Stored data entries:

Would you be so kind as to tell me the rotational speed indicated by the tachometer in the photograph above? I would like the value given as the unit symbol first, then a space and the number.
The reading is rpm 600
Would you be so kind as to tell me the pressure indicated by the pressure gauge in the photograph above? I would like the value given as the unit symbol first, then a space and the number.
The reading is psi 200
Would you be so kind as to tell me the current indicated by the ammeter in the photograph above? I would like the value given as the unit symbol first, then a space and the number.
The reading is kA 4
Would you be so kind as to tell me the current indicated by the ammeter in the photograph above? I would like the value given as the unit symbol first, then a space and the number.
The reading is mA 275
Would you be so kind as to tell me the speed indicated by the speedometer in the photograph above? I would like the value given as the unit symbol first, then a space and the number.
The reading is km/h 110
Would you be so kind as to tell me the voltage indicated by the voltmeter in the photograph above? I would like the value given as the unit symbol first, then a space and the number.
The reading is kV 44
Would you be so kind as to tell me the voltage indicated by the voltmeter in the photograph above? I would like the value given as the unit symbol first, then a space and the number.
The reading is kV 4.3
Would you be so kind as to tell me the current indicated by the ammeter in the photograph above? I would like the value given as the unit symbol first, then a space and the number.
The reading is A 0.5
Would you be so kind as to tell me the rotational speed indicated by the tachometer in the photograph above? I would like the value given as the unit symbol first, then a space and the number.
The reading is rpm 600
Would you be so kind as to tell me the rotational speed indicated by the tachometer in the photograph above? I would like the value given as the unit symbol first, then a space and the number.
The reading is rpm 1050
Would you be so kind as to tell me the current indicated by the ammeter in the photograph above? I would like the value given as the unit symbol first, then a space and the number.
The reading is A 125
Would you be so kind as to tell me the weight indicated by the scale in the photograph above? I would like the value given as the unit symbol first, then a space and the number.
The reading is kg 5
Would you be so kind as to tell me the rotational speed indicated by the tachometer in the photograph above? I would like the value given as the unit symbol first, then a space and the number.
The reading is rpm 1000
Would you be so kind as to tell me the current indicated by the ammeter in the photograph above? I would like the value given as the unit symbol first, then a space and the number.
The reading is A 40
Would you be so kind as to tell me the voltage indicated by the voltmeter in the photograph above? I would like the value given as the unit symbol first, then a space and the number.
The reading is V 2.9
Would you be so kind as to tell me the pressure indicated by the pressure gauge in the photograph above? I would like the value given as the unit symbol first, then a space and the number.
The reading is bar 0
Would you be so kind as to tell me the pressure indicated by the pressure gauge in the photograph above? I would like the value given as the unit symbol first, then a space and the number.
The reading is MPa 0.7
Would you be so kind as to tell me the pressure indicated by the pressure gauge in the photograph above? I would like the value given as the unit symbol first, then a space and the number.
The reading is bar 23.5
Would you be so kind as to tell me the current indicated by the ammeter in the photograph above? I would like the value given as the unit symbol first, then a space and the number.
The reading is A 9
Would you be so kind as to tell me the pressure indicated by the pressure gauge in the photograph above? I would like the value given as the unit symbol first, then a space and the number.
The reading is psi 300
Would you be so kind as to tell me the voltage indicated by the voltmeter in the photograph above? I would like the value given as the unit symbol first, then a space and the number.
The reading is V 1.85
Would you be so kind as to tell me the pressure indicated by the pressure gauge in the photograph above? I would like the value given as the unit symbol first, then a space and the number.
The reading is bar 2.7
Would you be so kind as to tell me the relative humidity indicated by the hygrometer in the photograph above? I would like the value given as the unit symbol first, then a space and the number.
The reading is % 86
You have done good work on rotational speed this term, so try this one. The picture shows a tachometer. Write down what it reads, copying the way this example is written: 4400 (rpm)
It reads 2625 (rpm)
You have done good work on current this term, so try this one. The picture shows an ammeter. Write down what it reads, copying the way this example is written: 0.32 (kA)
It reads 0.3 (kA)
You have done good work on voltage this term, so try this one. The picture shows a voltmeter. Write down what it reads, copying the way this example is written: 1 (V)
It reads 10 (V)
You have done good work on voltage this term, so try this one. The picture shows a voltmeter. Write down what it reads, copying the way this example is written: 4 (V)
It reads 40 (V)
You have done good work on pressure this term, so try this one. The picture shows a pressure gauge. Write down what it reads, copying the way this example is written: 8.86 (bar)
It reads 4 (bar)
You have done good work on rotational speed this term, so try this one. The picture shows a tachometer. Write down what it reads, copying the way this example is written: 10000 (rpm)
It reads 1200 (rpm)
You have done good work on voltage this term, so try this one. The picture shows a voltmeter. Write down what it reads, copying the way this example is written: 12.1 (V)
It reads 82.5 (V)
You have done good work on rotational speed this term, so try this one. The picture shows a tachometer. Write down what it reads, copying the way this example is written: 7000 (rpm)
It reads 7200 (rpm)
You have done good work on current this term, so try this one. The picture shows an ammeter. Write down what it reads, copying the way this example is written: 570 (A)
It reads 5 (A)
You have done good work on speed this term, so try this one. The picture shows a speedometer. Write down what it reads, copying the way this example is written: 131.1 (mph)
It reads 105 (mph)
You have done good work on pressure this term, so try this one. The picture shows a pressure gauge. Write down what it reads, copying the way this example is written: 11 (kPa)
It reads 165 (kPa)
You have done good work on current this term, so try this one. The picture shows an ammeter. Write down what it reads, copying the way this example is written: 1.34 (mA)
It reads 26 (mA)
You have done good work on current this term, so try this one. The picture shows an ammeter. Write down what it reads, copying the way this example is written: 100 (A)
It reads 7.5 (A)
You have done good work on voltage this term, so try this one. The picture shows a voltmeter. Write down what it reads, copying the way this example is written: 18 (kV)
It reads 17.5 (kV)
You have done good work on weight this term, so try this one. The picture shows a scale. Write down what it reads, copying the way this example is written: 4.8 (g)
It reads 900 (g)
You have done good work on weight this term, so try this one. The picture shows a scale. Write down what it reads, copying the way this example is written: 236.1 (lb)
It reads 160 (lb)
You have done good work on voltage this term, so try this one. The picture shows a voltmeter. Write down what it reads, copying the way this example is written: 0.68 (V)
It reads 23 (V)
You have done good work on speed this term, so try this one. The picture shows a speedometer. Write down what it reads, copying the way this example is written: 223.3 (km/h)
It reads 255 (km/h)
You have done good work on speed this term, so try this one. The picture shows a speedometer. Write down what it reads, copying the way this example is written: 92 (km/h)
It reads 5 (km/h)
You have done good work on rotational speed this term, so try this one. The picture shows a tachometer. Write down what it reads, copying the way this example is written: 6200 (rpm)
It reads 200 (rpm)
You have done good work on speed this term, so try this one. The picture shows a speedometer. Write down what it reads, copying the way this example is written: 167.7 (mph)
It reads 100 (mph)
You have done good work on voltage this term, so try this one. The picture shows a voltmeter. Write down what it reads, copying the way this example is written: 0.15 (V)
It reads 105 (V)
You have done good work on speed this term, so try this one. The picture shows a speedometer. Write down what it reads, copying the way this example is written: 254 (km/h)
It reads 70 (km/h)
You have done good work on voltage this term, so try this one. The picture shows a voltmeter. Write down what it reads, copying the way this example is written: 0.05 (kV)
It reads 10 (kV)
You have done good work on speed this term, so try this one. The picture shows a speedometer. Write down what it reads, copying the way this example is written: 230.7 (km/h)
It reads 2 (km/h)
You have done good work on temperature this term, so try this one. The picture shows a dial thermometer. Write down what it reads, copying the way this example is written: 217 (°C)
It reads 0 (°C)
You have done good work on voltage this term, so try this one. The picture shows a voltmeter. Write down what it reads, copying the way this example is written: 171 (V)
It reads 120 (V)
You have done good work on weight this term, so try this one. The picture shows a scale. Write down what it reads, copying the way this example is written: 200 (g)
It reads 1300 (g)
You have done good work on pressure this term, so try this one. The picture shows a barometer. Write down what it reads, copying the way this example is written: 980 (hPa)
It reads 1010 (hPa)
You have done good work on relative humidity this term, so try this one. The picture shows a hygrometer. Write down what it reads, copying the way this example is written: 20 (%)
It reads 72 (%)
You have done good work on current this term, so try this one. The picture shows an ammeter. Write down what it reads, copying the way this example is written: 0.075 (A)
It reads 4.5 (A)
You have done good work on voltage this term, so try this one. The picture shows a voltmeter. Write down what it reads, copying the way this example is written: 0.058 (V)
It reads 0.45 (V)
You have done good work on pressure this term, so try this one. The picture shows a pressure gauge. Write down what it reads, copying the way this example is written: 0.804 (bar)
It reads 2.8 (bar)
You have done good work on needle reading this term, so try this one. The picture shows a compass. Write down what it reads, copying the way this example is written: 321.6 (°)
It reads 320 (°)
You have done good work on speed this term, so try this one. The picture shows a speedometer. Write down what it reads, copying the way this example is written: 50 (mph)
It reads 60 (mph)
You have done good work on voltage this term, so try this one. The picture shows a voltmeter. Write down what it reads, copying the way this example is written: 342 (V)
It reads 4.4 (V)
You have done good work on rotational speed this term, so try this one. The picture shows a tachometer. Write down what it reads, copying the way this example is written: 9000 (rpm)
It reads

## Problem description
Collect every line of the records above that contains the word "humidity", copying each line in full.

## Solution to the exercise
Would you be so kind as to tell me the relative humidity indicated by the hygrometer in the photograph above? I would like the value given as the unit symbol first, then a space and the number.
You have done good work on relative humidity this term, so try this one. The picture shows a hygrometer. Write down what it reads, copying the way this example is written: 20 (%)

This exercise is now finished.